On attendait d'abord en effet que Jean-Louis Debré puisse rendre ses conclusions qui sont assises quand même sur une consultation de l'ensemble des partis politiques. Il y a un consensus politique pour dire qu'on ne peut pas prendre le risque d'un maintien en mars au risque sinon de devoir à nouveau reporter comme ce fut le cas pour les municipales. Donc je crois qu'il y a un vrai consensus politique. Et en effet, derrière, on devra évidemment l'acter, nous, au Parlement, donc par une loi, pour permettre le report de ces élections.
Est-ce que dans des régions où le Rassemblement national peut arriver en tête, voire même emporter la région, je pense aux Hauts-de-France, aujourd'hui dirigée par Xavier Bertrand, je pense à la région Sud avec M. Muselier. Est-ce que vous pouvez vous allier effectivement aux sortants, à ceux qui dirigent la région, même s'ils ne sont pas de La République en marche ? Alors je crois que d'abord on va présenter nos candidats, nos équipes et nos projets. Dans toutes les régions. C'est notre objectif évidemment, on a un projet qu'on a envie de porter et de défendre. Et donc c'est ça qu'on va faire, c'est cette proposition-là qu'on va pouvoir formuler.
Et je crois que c'est nécessaire pour notre mouvement et pour la majorité présidentielle, pas uniquement La République en marche, qu'on puisse le faire ensemble.
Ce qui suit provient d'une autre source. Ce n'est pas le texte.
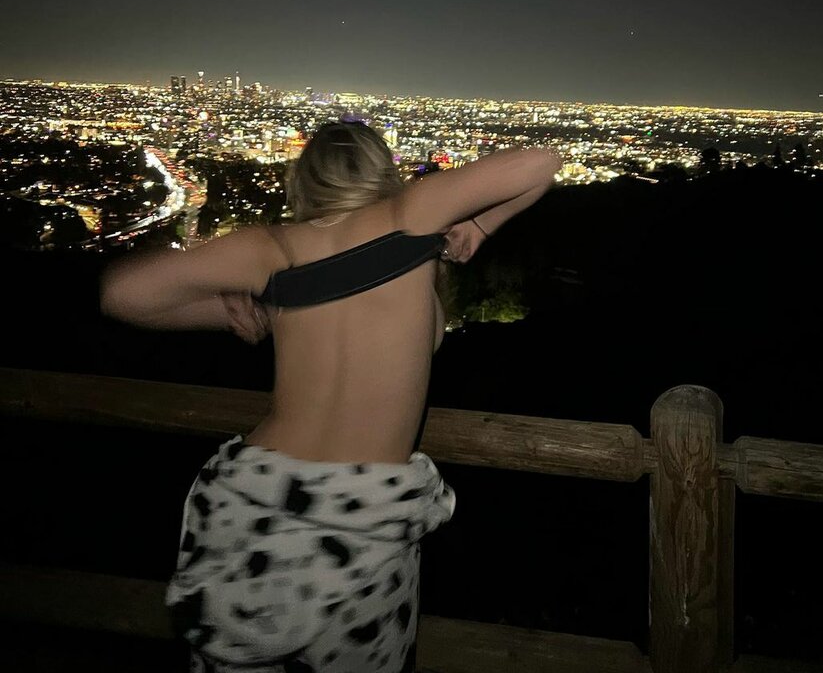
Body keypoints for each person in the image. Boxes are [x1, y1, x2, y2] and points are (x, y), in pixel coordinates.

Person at [101, 123, 560, 673]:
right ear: (383, 171)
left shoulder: (273, 249)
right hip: (361, 518)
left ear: (303, 181)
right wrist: (480, 224)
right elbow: (540, 163)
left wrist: (233, 309)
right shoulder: (410, 214)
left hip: (255, 504)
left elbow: (123, 295)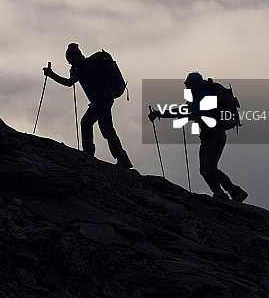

Dernière question, vous parliez de ce qui ne fait pas plaisir avec les contraintes actuellement liées au confinement. Noël, la règle, la consigne, c'est de ne pas être plus de 6 adultes à table. Est-ce que ça va être votre cas ? Est-ce que vous n'allez pas être plus de 6 à table pour passer les fêtes en famille ? Est-ce que vous avez conscience que c'est compliqué à organiser et que ça ne fait pas plaisir, sauf peut-être aux Français qui n'aiment pas leur famille ou leur belle-famille ?
Moi c'est mon cas pour une raison assez simple, c'est que je suis fille unique, donc je vais retrouver mes parents. Donc nous serons 3 à table avec un chat, donc ça devrait aller. Merci pour la précision du chat. Exactement, non mais je crois encore une fois que là, c'est un enjeu de responsabilité. Je crois que les gens ont compris qu'ils n'allaient pas pouvoir se retrouver à une trentaine, faire une grande cousinade. Je crois que les gens sont suffisamment responsables et raisonnables. Donc c'est toujours le même problème. Si le Premier ministre n'annonce rien, dites faites bien comme vous voulez.
On dit mais en fait, il est complètement irresponsable alors qu'on a des difficultés dans les hôpitaux. Il l'annonce, on dit mais il nous prend pour des enfants. Non, je crois juste qu'on est conscient que chacun doit pouvoir être raisonnable et responsable. Très rapidement, parce qu'il nous reste encore quelques secondes. Valérie Giscard d'Estaing a été énumée hier. Dans la plus stricte intimité, ce sera un jour de deuil national, mercredi. Est-ce qu'il y a un peu de VGE dans Emmanuel Macron ? Vous avez 10 secondes pour répondre, bon courage. Je crois qu'il y a surtout beaucoup de Giscard d'Estaing dans la société moderne qui est la nôtre aujourd'hui.
Je crois que ça a été un grand président de la République. Je crois qu'il y a un peu une injustice aussi dans la manière avec laquelle aujourd'hui il est honoré ou il a été parfois un peu oublié. Moi je pense qu'il ne faut pas oublier l'héritage qui est le sien et ce qu'il a permis de porter, notamment sur la question de droit des femmes, sur les questions européennes. Je crois que sur le long terme, on saura s'en souvenir.
Aurore Berger, merci beaucoup d'être passée à France Info. Merci Jean-Jérôme Bertolus. Excellente journée à tous les deux. Demain vous retrouvez Marc Fauvel et Salia Braclia à la même heure sur France Info.